Stanford University SSI Successfully Completes Explorers Mercury Program
Stanford University graduate and undergraduate students successfully complete the design and hot-fire qualification test of their Mavericks Standard P Reference Design solid composite rocket motor, delivering over 2400 lbf of thrust for 6.7 seconds. The 6″ diameter 60 inch long rocket motor will be used in the Fall to launch their FAA Class 3 Mercury Reference design “Lightning” sounding rocket, which will deliver specialized CubeSAT research payloads to over 50,000 feet in the atmosphere. As part of a longer-term project, the university students are working hard to be the first collegiate student team to design, build and launch a rocket into space.

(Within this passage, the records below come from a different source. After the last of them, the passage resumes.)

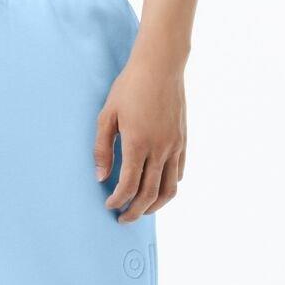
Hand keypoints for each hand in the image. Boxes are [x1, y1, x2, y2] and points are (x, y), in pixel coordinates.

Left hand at [94, 51, 186, 222]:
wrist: (160, 65)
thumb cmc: (129, 87)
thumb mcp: (107, 115)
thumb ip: (102, 148)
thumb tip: (101, 177)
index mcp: (138, 143)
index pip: (129, 186)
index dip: (118, 201)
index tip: (109, 205)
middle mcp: (160, 149)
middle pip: (150, 195)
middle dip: (135, 212)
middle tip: (123, 218)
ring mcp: (174, 146)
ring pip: (169, 189)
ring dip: (155, 206)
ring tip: (143, 211)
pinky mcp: (183, 140)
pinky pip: (179, 172)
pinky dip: (169, 187)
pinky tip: (157, 188)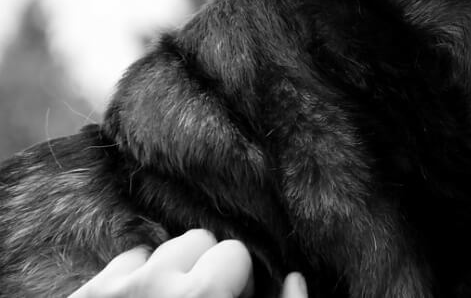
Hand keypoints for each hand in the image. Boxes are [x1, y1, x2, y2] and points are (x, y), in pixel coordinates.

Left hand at [68, 229, 306, 297]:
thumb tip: (294, 279)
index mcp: (200, 297)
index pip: (234, 252)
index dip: (239, 282)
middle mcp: (152, 286)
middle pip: (195, 241)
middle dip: (204, 269)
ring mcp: (112, 292)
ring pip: (155, 251)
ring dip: (167, 274)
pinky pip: (120, 266)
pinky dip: (134, 282)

As part of the graduate and undergraduate team’s efforts, full three-dimensional stress analysis and structural optimization of the vehicle were also completed, including the incorporation of advanced composites and 3D fabricated materials and components. The design successfully passed both a PDR and CDR, with reviewers from SpaceX, NASA, Stanford Aeronautics and Astronautics faculty, and the United Space Alliance (ULA) industry launch vehicle design experts.

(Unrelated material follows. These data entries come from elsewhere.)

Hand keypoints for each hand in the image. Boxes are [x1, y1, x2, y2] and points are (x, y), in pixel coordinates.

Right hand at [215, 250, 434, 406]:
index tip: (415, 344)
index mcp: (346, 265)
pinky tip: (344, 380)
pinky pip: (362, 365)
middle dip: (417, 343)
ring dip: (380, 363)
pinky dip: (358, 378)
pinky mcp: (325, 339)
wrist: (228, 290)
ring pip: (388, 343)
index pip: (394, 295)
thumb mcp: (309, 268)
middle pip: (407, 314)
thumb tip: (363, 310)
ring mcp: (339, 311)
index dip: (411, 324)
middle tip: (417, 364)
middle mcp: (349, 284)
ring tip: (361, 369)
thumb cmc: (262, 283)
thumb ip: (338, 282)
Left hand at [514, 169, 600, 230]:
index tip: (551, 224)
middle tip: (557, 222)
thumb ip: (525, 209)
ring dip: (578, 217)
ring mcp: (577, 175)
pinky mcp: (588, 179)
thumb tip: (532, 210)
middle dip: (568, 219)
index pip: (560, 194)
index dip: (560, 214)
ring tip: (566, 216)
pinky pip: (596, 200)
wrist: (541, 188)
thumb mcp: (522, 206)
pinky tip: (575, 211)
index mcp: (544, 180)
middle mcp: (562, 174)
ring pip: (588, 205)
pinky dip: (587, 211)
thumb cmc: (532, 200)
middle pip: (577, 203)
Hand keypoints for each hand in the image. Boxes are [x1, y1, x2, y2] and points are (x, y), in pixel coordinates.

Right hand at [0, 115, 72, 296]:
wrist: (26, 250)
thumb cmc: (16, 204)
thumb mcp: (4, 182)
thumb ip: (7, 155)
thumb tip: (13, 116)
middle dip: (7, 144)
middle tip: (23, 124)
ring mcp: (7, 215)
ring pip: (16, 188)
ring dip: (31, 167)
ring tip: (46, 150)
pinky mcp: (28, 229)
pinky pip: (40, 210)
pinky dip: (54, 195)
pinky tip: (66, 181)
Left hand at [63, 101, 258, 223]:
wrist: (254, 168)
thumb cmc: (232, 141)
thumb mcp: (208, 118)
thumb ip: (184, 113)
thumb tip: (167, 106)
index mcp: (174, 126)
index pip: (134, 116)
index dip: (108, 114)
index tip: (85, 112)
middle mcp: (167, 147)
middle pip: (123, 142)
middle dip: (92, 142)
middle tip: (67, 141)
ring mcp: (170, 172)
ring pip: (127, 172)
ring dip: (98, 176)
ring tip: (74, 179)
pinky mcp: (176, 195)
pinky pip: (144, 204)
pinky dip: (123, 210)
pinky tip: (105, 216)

After final FAA flight qualification testing in the Fall, the “Lightning” payload delivery vehicle will be converted as part of the second stage, and integrated into the “Thunder” robust booster motor, and successfully launched and recovered into space next year. The Stanford Space Initiative started their Mavericks Explorers and STEM education programs a year ago, last spring, and have grown the popularity of their student run organization into the largest student project activity on campus. Interest in Aeronautics and Astronautics by Stanford undergraduates has grown so much because of the success of their efforts, that the university is now exploring the creation of the first undergraduate Aeronautics and Astronautics program.